### ABOUT THIS EXERCISE
Omitting the pictures, output all of the records precisely as written.

◆ ◆ ◆

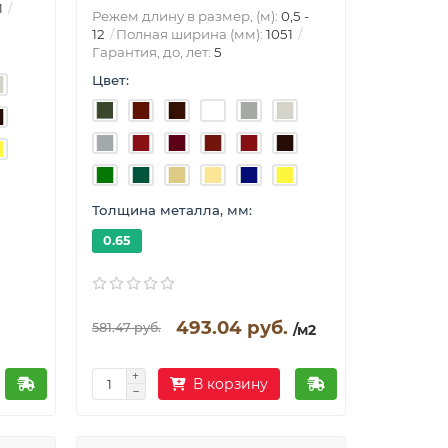
1
Режем длину в размер, (м):
0,5 -
12
Полная ширина (мм):
1051
Гарантия, до, лет:
5
Цвет:
Толщина металла, мм:
0.65
493.04 руб.
581.47 руб.
/м2
В корзину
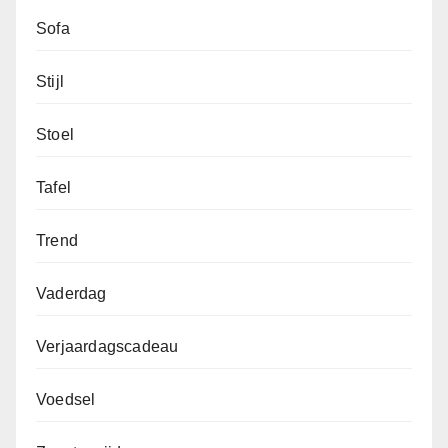
Sofa
Stijl
Stoel
Tafel
Trend
Vaderdag
Verjaardagscadeau
Voedsel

◆ ◆ ◆

### SOLUTION TO THIS PROBLEM
1
Режем длину в размер, (м):
0,5 -
12
Полная ширина (мм):
1051
Гарантия, до, лет:
5
Цвет:
Толщина металла, мм:
0.65
493.04 руб.
581.47 руб.
/м2
В корзину
Sofa
Stijl
Stoel
Tafel
Trend
Vaderdag
Verjaardagscadeau
Voedsel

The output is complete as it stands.